As it had been a long time since breakfast, and I decided to attend the final day luncheon in the Paris Ballroom. But this was not just any luncheon. It was being put on for a few honorees. One individual receiving an award was the always-great Patricia Clarkson. Another was director Kathryn Bigelow, who was being recognized for her recent film The Hurt Locker. Her acceptance was preceded by a trailer for the film starring Jeremy Renner as a military bomb expert, and I must say this one will likely not disappoint. However, the highlight of the lunch was Roger Ebert being honored. One does not know exactly how to react when their hero enters the same room. Now speechless due to his surgery, Ebert was accompanied by his wife Chaz, who read his prepared speech for him. Only Roger Ebert has the cleverness to break "thank you" cliches and somehow construct an acceptance speech that takes a dig at movie theater talkers, while stressing the importance of mainstream multiplexes giving screen space to smaller, independent movies. As far as I'm concerned, once Roger Ebert has passed, he will take with him a style of film journalism that is already falling into extinction.
2:45 PM- Whatever Works
With my stomach full and my intellect stimulated, it was time to move on to the next screening. Whatever Works is the comedy due out this summer from director/writer Woody Allen. It is no secret that the director is aging and that his on-camera presence is not what it used to be. In many films not starring Allen, critics sometimes point out that neurotic character that is supposed to embody him. The most recent example is Rebecca Hall in Vicky Christina Barcelona. However, the embodiment of Woody has never been this pronounced. You guessed it...Larry David is the star of Allen's upcoming project.
David stars as New York City curmudgeon Boris. After an attempt at suicide, the man lives his life with pessimistic observations. This is until he meets Southern cutie Melodie (Evan Rachel Wood).

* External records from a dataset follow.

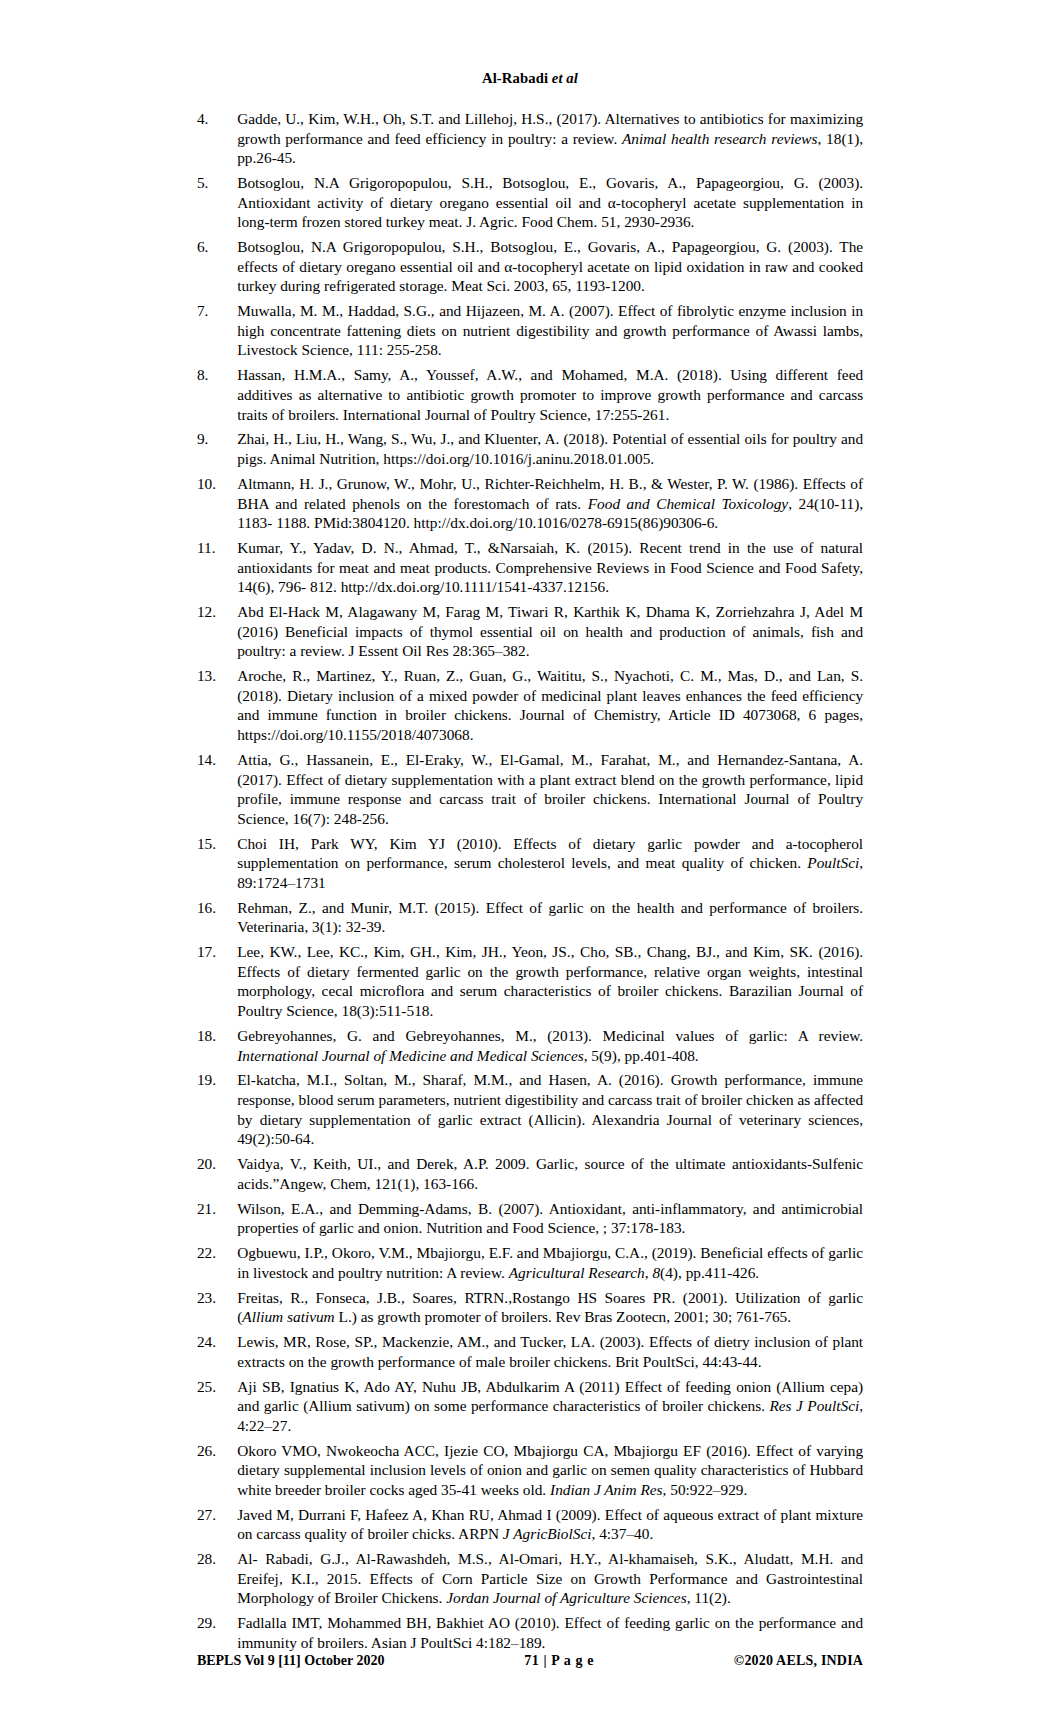Al-Rabadi et al
Gadde, U., Kim, W.H., Oh, S.T. and Lillehoj, H.S., (2017). Alternatives to antibiotics for maximizing growth performance and feed efficiency in poultry: a review. Animal health research reviews, 18(1), pp.26-45.
Botsoglou, N.A Grigoropopulou, S.H., Botsoglou, E., Govaris, A., Papageorgiou, G. (2003). Antioxidant activity of dietary oregano essential oil and α-tocopheryl acetate supplementation in long-term frozen stored turkey meat. J. Agric. Food Chem. 51, 2930-2936.
Botsoglou, N.A Grigoropopulou, S.H., Botsoglou, E., Govaris, A., Papageorgiou, G. (2003). The effects of dietary oregano essential oil and α-tocopheryl acetate on lipid oxidation in raw and cooked turkey during refrigerated storage. Meat Sci. 2003, 65, 1193-1200.
Muwalla, M. M., Haddad, S.G., and Hijazeen, M. A. (2007). Effect of fibrolytic enzyme inclusion in high concentrate fattening diets on nutrient digestibility and growth performance of Awassi lambs, Livestock Science, 111: 255-258.
Hassan, H.M.A., Samy, A., Youssef, A.W., and Mohamed, M.A. (2018). Using different feed additives as alternative to antibiotic growth promoter to improve growth performance and carcass traits of broilers. International Journal of Poultry Science, 17:255-261.
Zhai, H., Liu, H., Wang, S., Wu, J., and Kluenter, A. (2018). Potential of essential oils for poultry and pigs. Animal Nutrition, https://doi.org/10.1016/j.aninu.2018.01.005.
Altmann, H. J., Grunow, W., Mohr, U., Richter-Reichhelm, H. B., & Wester, P. W. (1986). Effects of BHA and related phenols on the forestomach of rats. Food and Chemical Toxicology, 24(10-11), 1183- 1188. PMid:3804120. http://dx.doi.org/10.1016/0278-6915(86)90306-6.
Kumar, Y., Yadav, D. N., Ahmad, T., &Narsaiah, K. (2015). Recent trend in the use of natural antioxidants for meat and meat products. Comprehensive Reviews in Food Science and Food Safety, 14(6), 796- 812. http://dx.doi.org/10.1111/1541-4337.12156.
Abd El-Hack M, Alagawany M, Farag M, Tiwari R, Karthik K, Dhama K, Zorriehzahra J, Adel M (2016) Beneficial impacts of thymol essential oil on health and production of animals, fish and poultry: a review. J Essent Oil Res 28:365–382.
Aroche, R., Martinez, Y., Ruan, Z., Guan, G., Waititu, S., Nyachoti, C. M., Mas, D., and Lan, S. (2018). Dietary inclusion of a mixed powder of medicinal plant leaves enhances the feed efficiency and immune function in broiler chickens. Journal of Chemistry, Article ID 4073068, 6 pages, https://doi.org/10.1155/2018/4073068.
Attia, G., Hassanein, E., El-Eraky, W., El-Gamal, M., Farahat, M., and Hernandez-Santana, A. (2017). Effect of dietary supplementation with a plant extract blend on the growth performance, lipid profile, immune response and carcass trait of broiler chickens. International Journal of Poultry Science, 16(7): 248-256.
Choi IH, Park WY, Kim YJ (2010). Effects of dietary garlic powder and a-tocopherol supplementation on performance, serum cholesterol levels, and meat quality of chicken. PoultSci, 89:1724–1731
Rehman, Z., and Munir, M.T. (2015). Effect of garlic on the health and performance of broilers. Veterinaria, 3(1): 32-39.
Lee, KW., Lee, KC., Kim, GH., Kim, JH., Yeon, JS., Cho, SB., Chang, BJ., and Kim, SK. (2016). Effects of dietary fermented garlic on the growth performance, relative organ weights, intestinal morphology, cecal microflora and serum characteristics of broiler chickens. Barazilian Journal of Poultry Science, 18(3):511-518.
Gebreyohannes, G. and Gebreyohannes, M., (2013). Medicinal values of garlic: A review. International Journal of Medicine and Medical Sciences, 5(9), pp.401-408.
El-katcha, M.I., Soltan, M., Sharaf, M.M., and Hasen, A. (2016). Growth performance, immune response, blood serum parameters, nutrient digestibility and carcass trait of broiler chicken as affected by dietary supplementation of garlic extract (Allicin). Alexandria Journal of veterinary sciences, 49(2):50-64.
Vaidya, V., Keith, UI., and Derek, A.P. 2009. Garlic, source of the ultimate antioxidants-Sulfenic acids.”Angew, Chem, 121(1), 163-166.
Wilson, E.A., and Demming-Adams, B. (2007). Antioxidant, anti-inflammatory, and antimicrobial properties of garlic and onion. Nutrition and Food Science, ; 37:178-183.
Ogbuewu, I.P., Okoro, V.M., Mbajiorgu, E.F. and Mbajiorgu, C.A., (2019). Beneficial effects of garlic in livestock and poultry nutrition: A review. Agricultural Research, 8(4), pp.411-426.
Freitas, R., Fonseca, J.B., Soares, RTRN.,Rostango HS Soares PR. (2001). Utilization of garlic (Allium sativum L.) as growth promoter of broilers. Rev Bras Zootecn, 2001; 30; 761-765.
Lewis, MR, Rose, SP., Mackenzie, AM., and Tucker, LA. (2003). Effects of dietry inclusion of plant extracts on the growth performance of male broiler chickens. Brit PoultSci, 44:43-44.
Aji SB, Ignatius K, Ado AY, Nuhu JB, Abdulkarim A (2011) Effect of feeding onion (Allium cepa) and garlic (Allium sativum) on some performance characteristics of broiler chickens. Res J PoultSci, 4:22–27.
Okoro VMO, Nwokeocha ACC, Ijezie CO, Mbajiorgu CA, Mbajiorgu EF (2016). Effect of varying dietary supplemental inclusion levels of onion and garlic on semen quality characteristics of Hubbard white breeder broiler cocks aged 35-41 weeks old. Indian J Anim Res, 50:922–929.
Javed M, Durrani F, Hafeez A, Khan RU, Ahmad I (2009). Effect of aqueous extract of plant mixture on carcass quality of broiler chicks. ARPN J AgricBiolSci, 4:37–40.
Al- Rabadi, G.J., Al-Rawashdeh, M.S., Al-Omari, H.Y., Al-khamaiseh, S.K., Aludatt, M.H. and Ereifej, K.I., 2015. Effects of Corn Particle Size on Growth Performance and Gastrointestinal Morphology of Broiler Chickens. Jordan Journal of Agriculture Sciences, 11(2).
Fadlalla IMT, Mohammed BH, Bakhiet AO (2010). Effect of feeding garlic on the performance and immunity of broilers. Asian J PoultSci 4:182–189.
BEPLS Vol 9 [11] October 2020 71 | P a g e ©2020 AELS, INDIA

Despite their pronounced difference in age and personality, these two become attracted to one another in a bizarre way. Things get even more awkward when Melodie's conservative parents (Patricia Clarkson and Ed Begley Jr.) decide to visit their little girl in the city.
Once again, this is a film I plan to review in more depth closer to its release, but I will say a few sentences to promote the picture. I do not think that fans of Woody Allen or Larry David will be disappointed. David breaks the fourth wall and performs Woody's monologues for the camera like a natural. Much of the harshness that David brings to his series Curb Your Enthusiasm is toned down a little to make his character more likable. But Enthusasm fans have nothing to fear as we still get plenty of exposure to the grump that manages to piss off the general public. It is only for certain tastes, but nothing makes me laugh harder than a cringe-inducing moment in which Larry David uses his asshole powers to rile people up. Once again, this is a film that shouldn't be overlooked this summer.
It has been another enlightening visit to ShoWest. Yes the economy seemed to have a profound effect on the distribution of freebies. But it was still refreshing to see that, despite this crap economy, the movie business is still thriving. So much, in fact, that they are releasing more 3D movies, and inventing movie theater seats that shake audience members in synchronization with movie sound effects until said audience members puke out their Sour Patch Kids. We may have problems with paying $3.25 for a half-filled box of candy, but at least the cinema still lives on. Until next year, I hope that exhibitors continue to bring to the multiplexes everything from Michael Bay's excrement to independent treasures.